Do not get caught in the “When I get an agent, they can help me fix this” mentality. No. Fix it now. Bring your A game, now. Deliver the book that you would be proud to have on someone’s shelf without an agent or publisher of your dreams. That is what you should be querying. Your future agent and your future publisher will push you further, will get you to the A+ but please do not tell yourself that you will be fine submitting B level work. You know you are better than that. Be better. Do better. Dig deep. Mold and sculpt your story and apply yourself to the absolute best of your ability. Take your time and don’t rush to query. Do your absolute best because if you wait for someone else to make you better, you might be waiting forever. Don’t lose out on an opportunity, on a Yes because you didn’t push and say Yes to yourself first.
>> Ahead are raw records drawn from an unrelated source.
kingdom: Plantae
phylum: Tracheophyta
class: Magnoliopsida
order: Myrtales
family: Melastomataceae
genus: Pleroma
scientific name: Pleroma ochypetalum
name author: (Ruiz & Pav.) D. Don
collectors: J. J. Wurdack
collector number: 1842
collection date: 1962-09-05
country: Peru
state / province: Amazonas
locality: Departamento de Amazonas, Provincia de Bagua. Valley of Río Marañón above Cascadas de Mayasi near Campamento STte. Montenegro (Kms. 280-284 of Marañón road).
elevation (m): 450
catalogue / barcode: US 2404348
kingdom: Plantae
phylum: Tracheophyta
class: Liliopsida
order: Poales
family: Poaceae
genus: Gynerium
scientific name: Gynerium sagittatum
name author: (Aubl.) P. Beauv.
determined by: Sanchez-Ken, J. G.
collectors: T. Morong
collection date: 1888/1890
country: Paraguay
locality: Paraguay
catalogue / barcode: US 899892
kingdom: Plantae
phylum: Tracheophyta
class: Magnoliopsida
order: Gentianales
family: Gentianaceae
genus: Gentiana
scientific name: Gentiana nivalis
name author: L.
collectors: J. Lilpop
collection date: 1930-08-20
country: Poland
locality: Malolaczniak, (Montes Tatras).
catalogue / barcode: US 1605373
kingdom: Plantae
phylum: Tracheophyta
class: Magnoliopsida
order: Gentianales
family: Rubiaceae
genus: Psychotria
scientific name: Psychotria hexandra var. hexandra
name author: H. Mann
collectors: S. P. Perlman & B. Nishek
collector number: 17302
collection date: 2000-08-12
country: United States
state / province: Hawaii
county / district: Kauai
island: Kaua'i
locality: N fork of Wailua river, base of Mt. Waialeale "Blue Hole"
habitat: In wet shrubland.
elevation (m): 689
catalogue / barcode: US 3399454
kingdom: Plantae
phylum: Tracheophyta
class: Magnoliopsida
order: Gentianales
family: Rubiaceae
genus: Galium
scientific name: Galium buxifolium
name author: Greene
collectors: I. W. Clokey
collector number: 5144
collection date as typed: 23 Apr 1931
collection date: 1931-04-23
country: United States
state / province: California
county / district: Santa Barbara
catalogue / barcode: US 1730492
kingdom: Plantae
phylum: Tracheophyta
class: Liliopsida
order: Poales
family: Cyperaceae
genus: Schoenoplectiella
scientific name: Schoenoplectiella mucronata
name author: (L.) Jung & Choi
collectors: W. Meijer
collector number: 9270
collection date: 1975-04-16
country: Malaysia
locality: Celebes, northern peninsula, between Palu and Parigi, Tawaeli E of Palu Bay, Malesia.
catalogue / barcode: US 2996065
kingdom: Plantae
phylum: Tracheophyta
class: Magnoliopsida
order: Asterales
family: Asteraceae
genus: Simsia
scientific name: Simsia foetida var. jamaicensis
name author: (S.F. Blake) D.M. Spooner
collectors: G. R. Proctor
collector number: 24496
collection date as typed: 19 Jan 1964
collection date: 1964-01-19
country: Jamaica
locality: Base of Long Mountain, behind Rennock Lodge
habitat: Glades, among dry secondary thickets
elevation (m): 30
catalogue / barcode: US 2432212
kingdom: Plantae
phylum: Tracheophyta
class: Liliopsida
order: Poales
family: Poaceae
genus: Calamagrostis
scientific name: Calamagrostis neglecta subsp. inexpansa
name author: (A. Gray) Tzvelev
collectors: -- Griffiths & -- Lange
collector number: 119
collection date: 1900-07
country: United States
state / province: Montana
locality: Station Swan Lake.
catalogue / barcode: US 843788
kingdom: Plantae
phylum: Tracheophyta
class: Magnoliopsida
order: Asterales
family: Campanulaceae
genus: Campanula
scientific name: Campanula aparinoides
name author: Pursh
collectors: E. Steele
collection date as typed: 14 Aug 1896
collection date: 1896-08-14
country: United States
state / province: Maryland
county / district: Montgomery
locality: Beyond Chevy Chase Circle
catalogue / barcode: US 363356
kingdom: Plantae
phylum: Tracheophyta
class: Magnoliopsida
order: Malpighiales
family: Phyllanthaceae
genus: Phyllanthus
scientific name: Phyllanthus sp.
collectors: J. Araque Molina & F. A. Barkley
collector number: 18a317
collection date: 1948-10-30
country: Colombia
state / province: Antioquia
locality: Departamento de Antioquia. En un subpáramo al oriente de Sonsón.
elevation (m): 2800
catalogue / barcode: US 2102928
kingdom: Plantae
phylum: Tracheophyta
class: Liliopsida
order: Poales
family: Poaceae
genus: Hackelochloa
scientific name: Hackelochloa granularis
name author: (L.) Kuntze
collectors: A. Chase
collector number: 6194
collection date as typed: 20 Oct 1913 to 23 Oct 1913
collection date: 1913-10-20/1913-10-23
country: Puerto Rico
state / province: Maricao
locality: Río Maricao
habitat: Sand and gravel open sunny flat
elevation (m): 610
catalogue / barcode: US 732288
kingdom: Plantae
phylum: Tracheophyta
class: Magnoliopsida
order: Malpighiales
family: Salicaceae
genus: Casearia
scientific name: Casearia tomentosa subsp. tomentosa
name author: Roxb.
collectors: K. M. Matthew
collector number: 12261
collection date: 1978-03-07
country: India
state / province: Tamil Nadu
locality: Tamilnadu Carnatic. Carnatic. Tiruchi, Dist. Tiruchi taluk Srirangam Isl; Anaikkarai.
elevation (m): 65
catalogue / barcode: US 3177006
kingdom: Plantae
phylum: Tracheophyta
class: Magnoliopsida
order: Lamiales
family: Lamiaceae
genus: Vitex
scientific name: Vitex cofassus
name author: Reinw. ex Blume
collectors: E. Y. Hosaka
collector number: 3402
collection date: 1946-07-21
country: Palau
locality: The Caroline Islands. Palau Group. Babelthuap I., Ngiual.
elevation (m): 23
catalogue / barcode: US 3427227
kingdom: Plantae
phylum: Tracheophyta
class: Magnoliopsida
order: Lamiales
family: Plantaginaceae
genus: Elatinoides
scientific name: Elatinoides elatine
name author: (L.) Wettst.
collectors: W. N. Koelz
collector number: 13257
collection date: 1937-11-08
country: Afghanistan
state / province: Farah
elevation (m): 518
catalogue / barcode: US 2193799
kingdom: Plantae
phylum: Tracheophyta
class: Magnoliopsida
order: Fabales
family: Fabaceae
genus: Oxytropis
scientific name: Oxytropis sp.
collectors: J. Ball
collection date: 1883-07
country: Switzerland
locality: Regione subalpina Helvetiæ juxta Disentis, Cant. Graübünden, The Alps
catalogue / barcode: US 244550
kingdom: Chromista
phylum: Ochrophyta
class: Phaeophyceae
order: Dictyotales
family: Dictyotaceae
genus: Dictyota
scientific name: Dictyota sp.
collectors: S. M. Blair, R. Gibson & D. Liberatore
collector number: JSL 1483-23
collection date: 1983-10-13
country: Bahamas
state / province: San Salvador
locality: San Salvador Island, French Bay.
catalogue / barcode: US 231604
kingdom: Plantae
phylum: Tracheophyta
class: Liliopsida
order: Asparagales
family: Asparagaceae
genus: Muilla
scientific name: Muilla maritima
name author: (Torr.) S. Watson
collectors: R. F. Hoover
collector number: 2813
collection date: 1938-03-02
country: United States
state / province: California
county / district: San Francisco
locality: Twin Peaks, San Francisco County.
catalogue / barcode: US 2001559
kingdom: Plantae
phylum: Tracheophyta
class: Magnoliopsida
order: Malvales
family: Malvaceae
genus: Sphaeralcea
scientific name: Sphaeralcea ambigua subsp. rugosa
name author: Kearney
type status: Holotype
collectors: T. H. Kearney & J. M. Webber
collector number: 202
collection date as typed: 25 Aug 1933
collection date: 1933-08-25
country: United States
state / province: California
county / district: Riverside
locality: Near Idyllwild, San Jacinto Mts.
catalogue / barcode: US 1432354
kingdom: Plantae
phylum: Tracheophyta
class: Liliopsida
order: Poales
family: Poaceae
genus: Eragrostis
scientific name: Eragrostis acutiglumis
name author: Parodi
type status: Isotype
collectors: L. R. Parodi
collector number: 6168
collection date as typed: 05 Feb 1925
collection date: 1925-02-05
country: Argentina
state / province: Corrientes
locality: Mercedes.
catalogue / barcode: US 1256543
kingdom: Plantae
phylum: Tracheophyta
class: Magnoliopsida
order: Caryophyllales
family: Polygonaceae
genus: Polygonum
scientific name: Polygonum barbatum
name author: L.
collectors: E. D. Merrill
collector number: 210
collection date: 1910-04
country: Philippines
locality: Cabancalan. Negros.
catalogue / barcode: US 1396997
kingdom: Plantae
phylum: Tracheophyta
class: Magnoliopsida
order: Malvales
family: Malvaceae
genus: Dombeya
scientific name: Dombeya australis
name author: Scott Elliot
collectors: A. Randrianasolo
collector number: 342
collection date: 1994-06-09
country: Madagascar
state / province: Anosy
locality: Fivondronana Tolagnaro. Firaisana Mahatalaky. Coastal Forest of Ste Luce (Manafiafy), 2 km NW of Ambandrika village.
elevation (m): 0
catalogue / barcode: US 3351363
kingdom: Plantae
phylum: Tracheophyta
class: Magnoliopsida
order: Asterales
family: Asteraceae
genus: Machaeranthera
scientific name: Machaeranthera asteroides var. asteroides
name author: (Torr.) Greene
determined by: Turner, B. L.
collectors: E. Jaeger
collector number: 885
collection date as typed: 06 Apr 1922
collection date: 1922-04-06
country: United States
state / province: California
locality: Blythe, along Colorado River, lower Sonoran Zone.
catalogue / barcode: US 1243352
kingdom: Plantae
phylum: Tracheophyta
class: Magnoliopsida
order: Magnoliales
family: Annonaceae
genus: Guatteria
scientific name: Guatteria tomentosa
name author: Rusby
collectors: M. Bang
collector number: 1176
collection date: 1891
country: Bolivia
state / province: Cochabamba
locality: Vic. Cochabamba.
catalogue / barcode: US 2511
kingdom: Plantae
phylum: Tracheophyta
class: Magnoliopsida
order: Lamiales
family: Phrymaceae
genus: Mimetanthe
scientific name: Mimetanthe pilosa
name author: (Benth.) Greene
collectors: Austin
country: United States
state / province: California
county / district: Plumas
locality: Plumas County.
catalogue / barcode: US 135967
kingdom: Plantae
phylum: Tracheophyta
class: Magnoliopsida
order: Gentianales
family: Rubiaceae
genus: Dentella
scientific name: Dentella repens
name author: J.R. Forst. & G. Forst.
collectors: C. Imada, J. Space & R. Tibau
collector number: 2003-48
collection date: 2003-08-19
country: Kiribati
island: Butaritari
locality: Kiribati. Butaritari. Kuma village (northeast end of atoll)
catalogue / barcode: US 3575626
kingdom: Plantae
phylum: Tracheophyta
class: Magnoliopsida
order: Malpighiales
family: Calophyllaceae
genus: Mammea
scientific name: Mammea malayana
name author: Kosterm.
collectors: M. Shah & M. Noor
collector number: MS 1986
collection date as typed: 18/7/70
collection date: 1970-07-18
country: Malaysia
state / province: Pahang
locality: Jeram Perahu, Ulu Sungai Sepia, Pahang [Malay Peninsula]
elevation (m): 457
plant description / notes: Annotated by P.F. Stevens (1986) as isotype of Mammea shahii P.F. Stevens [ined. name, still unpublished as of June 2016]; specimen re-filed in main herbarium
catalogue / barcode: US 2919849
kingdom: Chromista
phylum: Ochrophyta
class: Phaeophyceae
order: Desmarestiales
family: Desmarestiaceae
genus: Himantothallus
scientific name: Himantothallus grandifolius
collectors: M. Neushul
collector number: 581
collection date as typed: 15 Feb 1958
And when it comes to offers and saying Yes to an agent, stay on your A game. Mr. Westmore sees the artists’ sketches and their molds of clay forming into something spectacular. If you get to a point where you have multiple offers, pay attention to the agent’s vision for your work and how that aligns with yours. They need to see what you see but more clearly defined. And they need to be passionate about taking your vision in the best direction possible. All of these elements combined bring you to your A+ creation. But you can’t get to A+ if you don’t get yourself as close to A as you can on your own.

The Coveted Number One

In “Last Looks,” which is the final touch up before the artists’ creations are presented before the judges, every artist can see each other’s work, because they’re all in the same room doing their touch ups. This is where the doubt really sets in for many of the contestants since they can see all of the work that they deem better than their own in all its shiny glory. The thing is, everybody has a mold but we all have different hands and we all can do marvelous things when we allow ourselves to. Nobody can do what you do exactly like you can. So…

Along the lines of “keep your eyes on your own paper,” I urge you to focus on you. Do what you need to do to shut out the noise, revise your story and make it the best that it can be. Love what you create. Be proud of your creations. Stop trying to have other people’s successes, other people’s careers. You’ll always, always come in at #2. Instead, strive to be #1 in your own story.

What hard truth keeps you going during revisions?